When you call a function the execution point is taken to the adress where this function is declared and taken back after the execution is finished. (thinking in assembly way…)
This operation (change the execution point to another adress) spend time. And I mean here “instruction time”.
If you call a small function like a simple atribution, the system would spend more time to change to the function adress then executing the function itself.
When you declare an inline function, the compiler “copy” the instruction to all the points where the function was called. This eliminates the time spent with changing the execution poit. But obviously increses the “exe” size.
Then it depends on how many times you called the function in your code…
This inline stuff is quite complicated to explain… let me know if didn’t understand and I’ll try to be clearer.
Hope it helps…
Yes, when to inline a function or not, depends on how large the function is, and how many times the function is used. In the end you may want to just profile the code with the function inlined and not inlined to see which is better. Too much inlining can increase the frequency of cache misses.
[This message has been edited by DFrey (edited 01-31-2001).]
Good C++ rule of thumb is do not inline unless you need it. Exception to that or get and set fonctions which only return or set a parameter if they do not require a new include file the header file(for small projects, you can simply forget about the if).
So your function wouldn’t be inline. But if later in your program, you see that the call overhead is killing you because it is getting called often, then inline it. My first bet is you probably won’t need to inline it.

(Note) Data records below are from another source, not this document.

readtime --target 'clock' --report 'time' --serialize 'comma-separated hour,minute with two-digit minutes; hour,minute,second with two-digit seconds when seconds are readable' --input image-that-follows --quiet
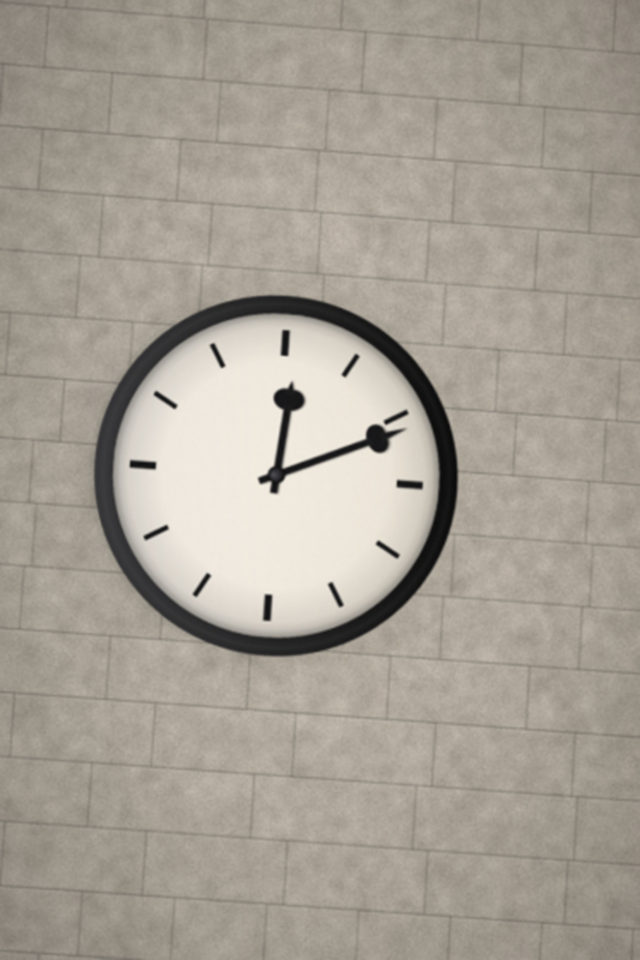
12,11
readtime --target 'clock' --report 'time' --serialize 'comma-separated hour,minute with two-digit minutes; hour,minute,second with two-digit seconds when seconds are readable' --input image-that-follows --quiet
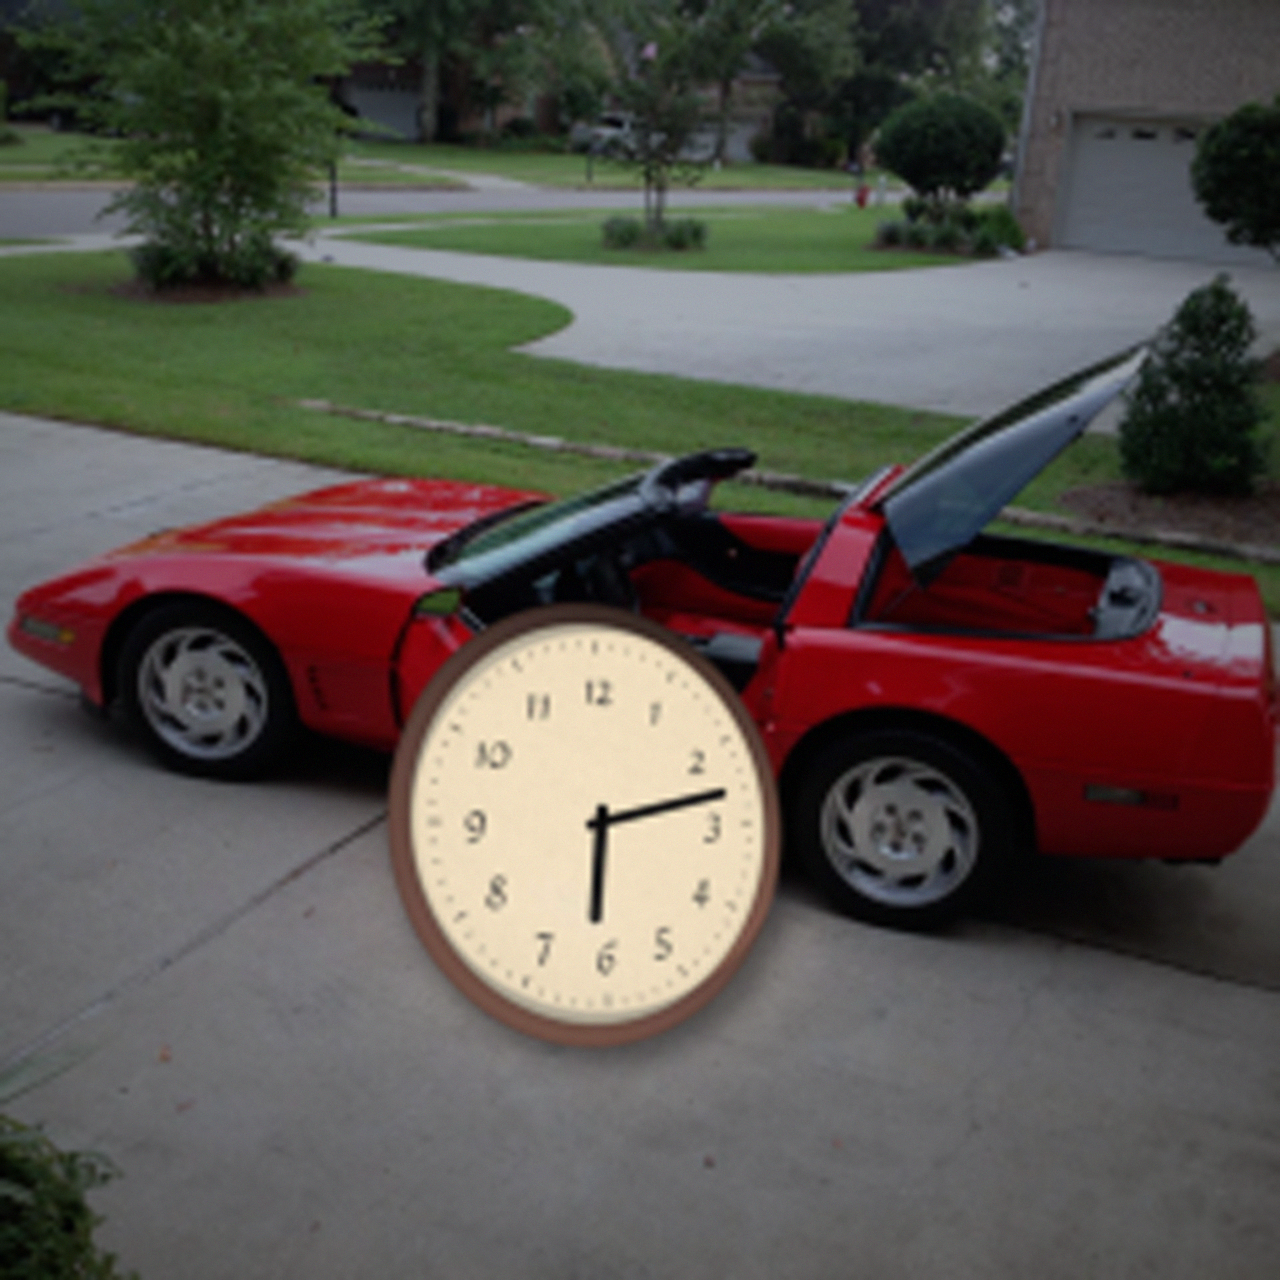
6,13
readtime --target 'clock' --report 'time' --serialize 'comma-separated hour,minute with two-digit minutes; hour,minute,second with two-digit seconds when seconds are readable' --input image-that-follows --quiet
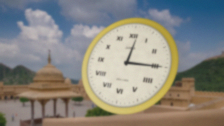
12,15
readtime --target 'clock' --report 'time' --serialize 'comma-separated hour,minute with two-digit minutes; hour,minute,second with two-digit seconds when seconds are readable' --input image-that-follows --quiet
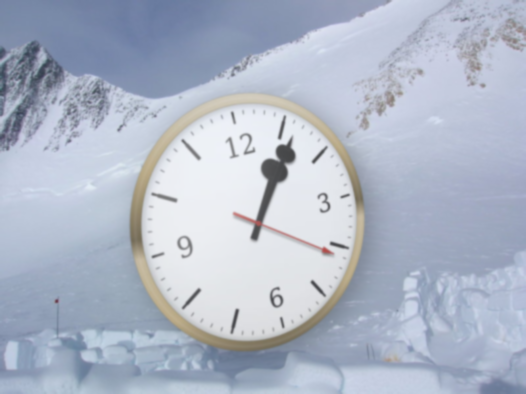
1,06,21
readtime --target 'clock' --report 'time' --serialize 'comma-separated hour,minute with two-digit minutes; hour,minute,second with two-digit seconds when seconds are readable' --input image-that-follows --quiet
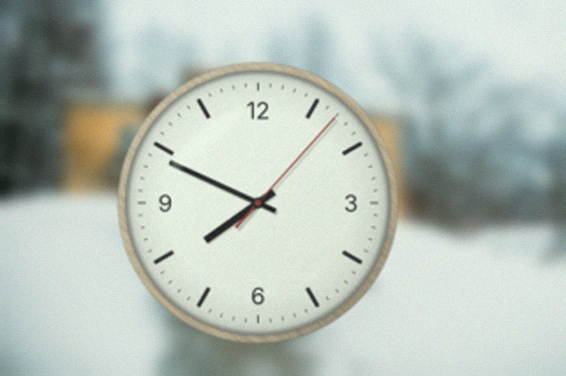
7,49,07
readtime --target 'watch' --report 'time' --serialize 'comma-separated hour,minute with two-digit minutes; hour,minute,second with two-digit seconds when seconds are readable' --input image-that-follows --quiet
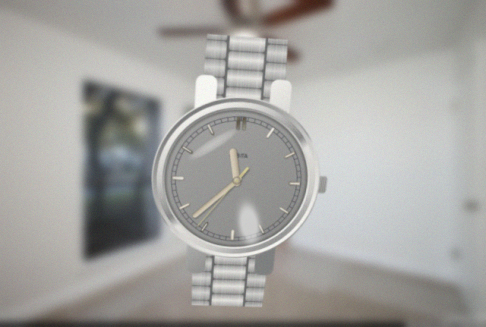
11,37,36
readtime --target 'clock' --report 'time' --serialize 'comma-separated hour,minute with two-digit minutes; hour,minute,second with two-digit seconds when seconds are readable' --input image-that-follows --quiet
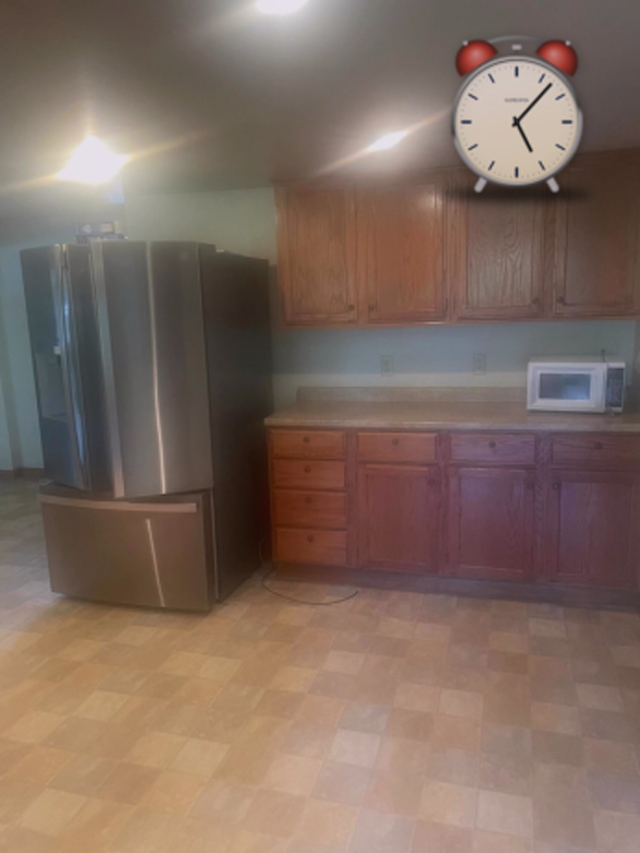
5,07
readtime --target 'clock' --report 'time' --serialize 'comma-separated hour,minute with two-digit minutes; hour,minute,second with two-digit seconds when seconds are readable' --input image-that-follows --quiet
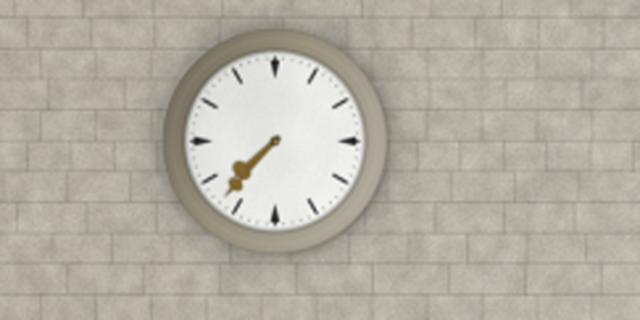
7,37
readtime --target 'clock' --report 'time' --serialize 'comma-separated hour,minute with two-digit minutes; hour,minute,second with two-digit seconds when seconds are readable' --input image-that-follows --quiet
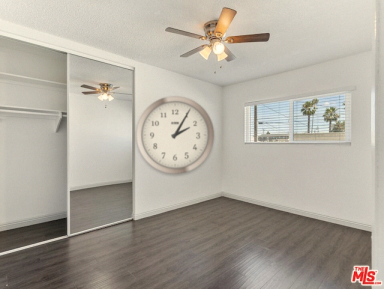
2,05
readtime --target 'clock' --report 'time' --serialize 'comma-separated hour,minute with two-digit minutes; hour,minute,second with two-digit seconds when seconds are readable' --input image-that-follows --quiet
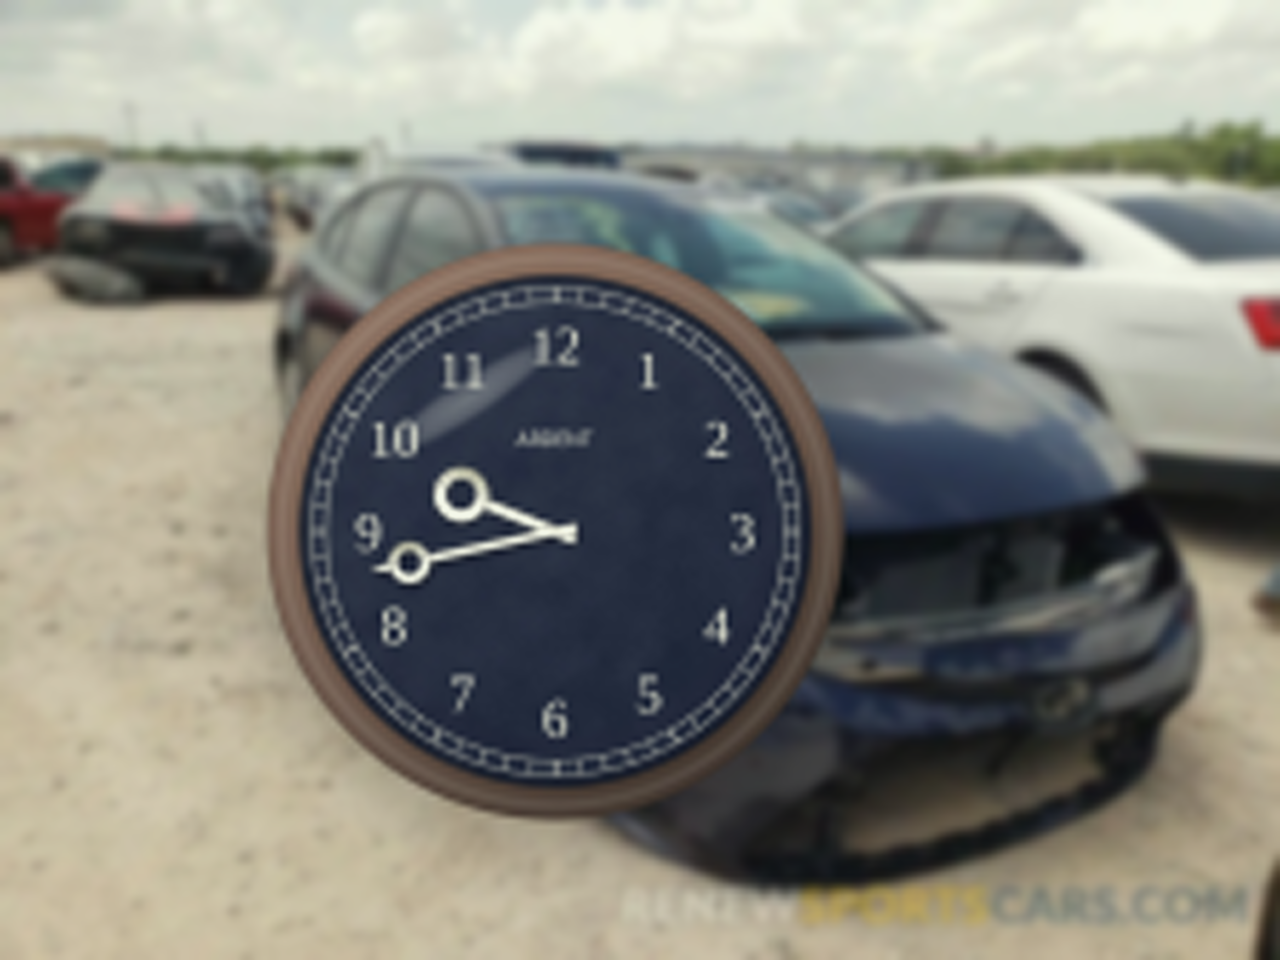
9,43
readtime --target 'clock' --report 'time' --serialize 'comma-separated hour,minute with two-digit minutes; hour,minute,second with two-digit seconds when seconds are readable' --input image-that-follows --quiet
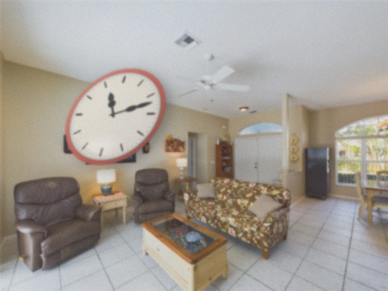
11,12
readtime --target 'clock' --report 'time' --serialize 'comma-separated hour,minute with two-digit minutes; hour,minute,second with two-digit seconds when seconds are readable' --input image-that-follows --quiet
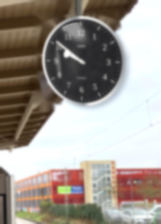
9,51
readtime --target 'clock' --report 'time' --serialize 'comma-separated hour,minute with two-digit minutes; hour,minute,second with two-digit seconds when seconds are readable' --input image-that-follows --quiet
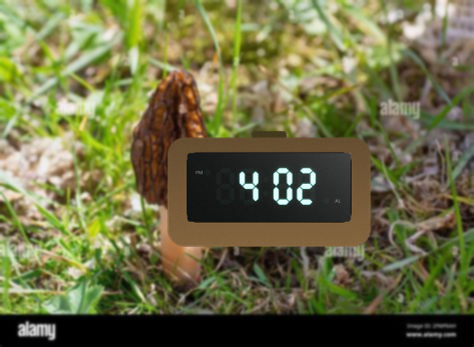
4,02
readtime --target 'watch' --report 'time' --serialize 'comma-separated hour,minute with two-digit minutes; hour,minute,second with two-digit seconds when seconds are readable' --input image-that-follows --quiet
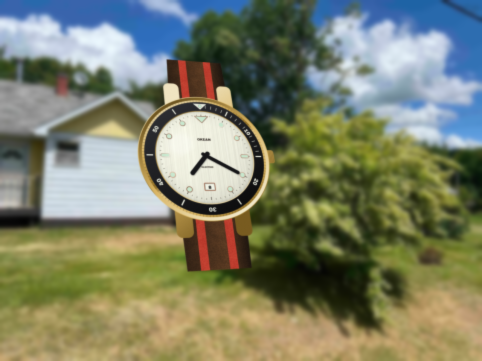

This fonction is actually really easy to inline for compilers because it is not dependant on anything, it is totally self-contained. So unless one of the glCall is inline(which is impossible) because they come from a dll then
inlining is trivial.
inline of recursive fonctions is possible if you tweak the compiler options correctly( depth unrolling, etc…), but it is not portable and simply not recommended because from my experience, it will simply crap out!!